Já Tite, este, com todo o respeito, segue como nós. Sabe o que está errado e que não tem forças suficientes para mudar. Então faz o seu trabalho, buscando na medida do possível fazer valer sua ética, e negando o que os rituais do cargo lhe permitem negar. É pouco, pode ser. Mas o que fazemos nós contra um governo com 3 % de aprovação, que destrói a educação, entrega pré-sal, acaba com CLT e nos joga nos anos 1920 em menos de dois anos? Tite há de temer essa comparação, logicamente que sim…não é boa para a sua imagem, nem para a de nenhuma pessoal com o mínimo de decência. Mas já paramos para pensar que teremos que explicar para nossos filhos e netos como foi feito tudo isso no país sem nos mexermos?
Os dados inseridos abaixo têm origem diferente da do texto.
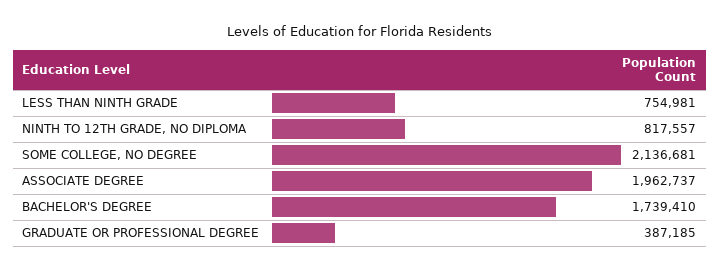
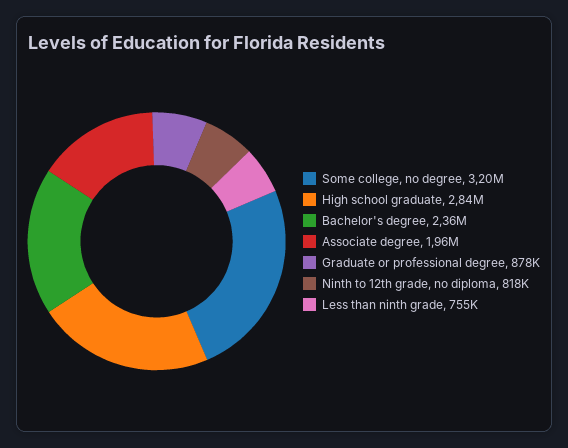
  {
    "LESS THAN NINTH GRADE": 754981,
    "NINTH TO 12TH GRADE, NO DIPLOMA": 817557,
-   "SOME COLLEGE, NO DEGREE": 2136681,
+   "SOME COLLEGE, NO DEGREE": 3200000,
    "ASSOCIATE DEGREE": 1962737,
-   "BACHELOR'S DEGREE": 1739410,
+   "BACHELOR'S DEGREE": 2360000,
-   "GRADUATE OR PROFESSIONAL DEGREE": 387185
+   "GRADUATE OR PROFESSIONAL DEGREE": 878000,
+   "High school graduate": 2840000
  }

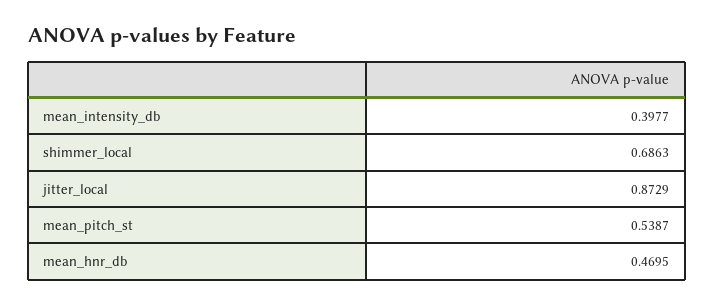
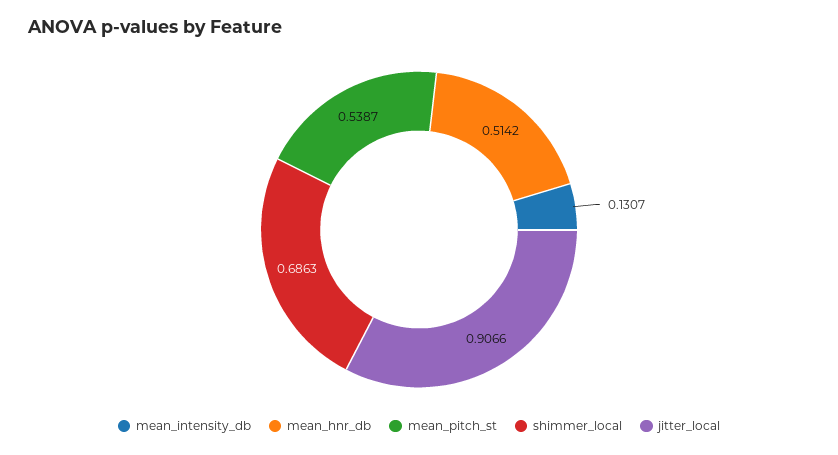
  {
-   "mean_intensity_db": 0.3977,
+   "mean_intensity_db": 0.1307,
    "shimmer_local": 0.6863,
-   "jitter_local": 0.8729,
+   "jitter_local": 0.9066,
    "mean_pitch_st": 0.5387,
-   "mean_hnr_db": 0.4695
+   "mean_hnr_db": 0.5142
  }

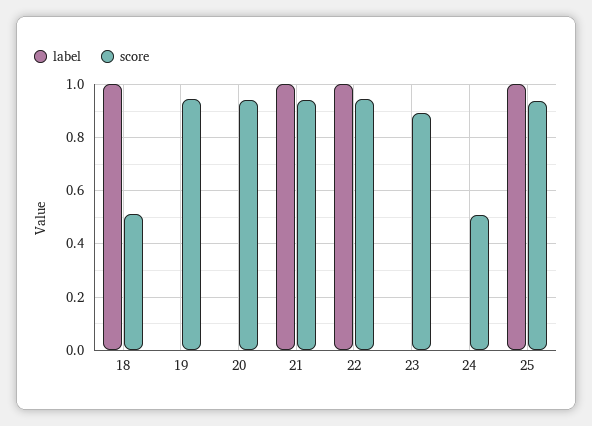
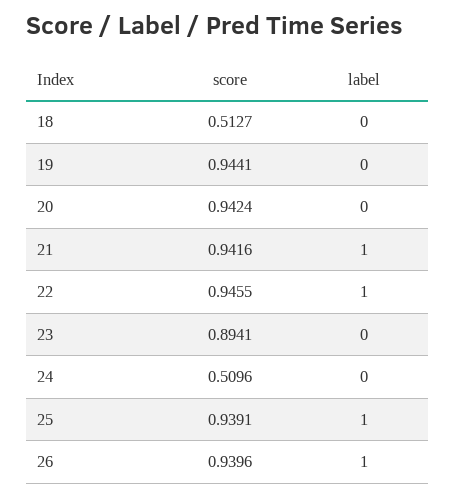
  {
    "label": {
-     "18": 1,
+     "18": 0,
      "19": 0,
      "20": 0,
      "21": 1,
      "22": 1,
      "23": 0,
      "24": 0,
-     "25": 1
+     "25": 1,
+     "26": 1
    },
    "score": {
      "18": 0.5127,
      "19": 0.9441,
      "20": 0.9424,
      "21": 0.9416,
      "22": 0.9455,
      "23": 0.8941,
      "24": 0.5096,
-     "25": 0.9391
+     "25": 0.9391,
+     "26": 0.9396
    }
  }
Tite foca em 2018 como seu objetivo final e como a redenção de tudo que tem que engolir e temer, enquanto nós também esperamos uma Copa para jogar com o juiz comprado, jogadores suspensos, mas com a ilusão atroz de que “vai dar tudo certo”.

GUEDES, Simoni Lahud. O Brasil no campo de futebol: estudos antropológicos sobre os significados do futebol brasileiro. Editora Da Universidade Federal Fluminense, 1998.

GASTALDO, Édison. Pátria, chuteiras e propaganda: o brasileiro na publicidade da Copa do Mundo. Annablume, 2002.

ANDERSON, Benedict. Comunidades Imaginadas: reflexões sobre a origem e expansão do nacionalismo. 2.ed. Lisboa: Editora70, 2005.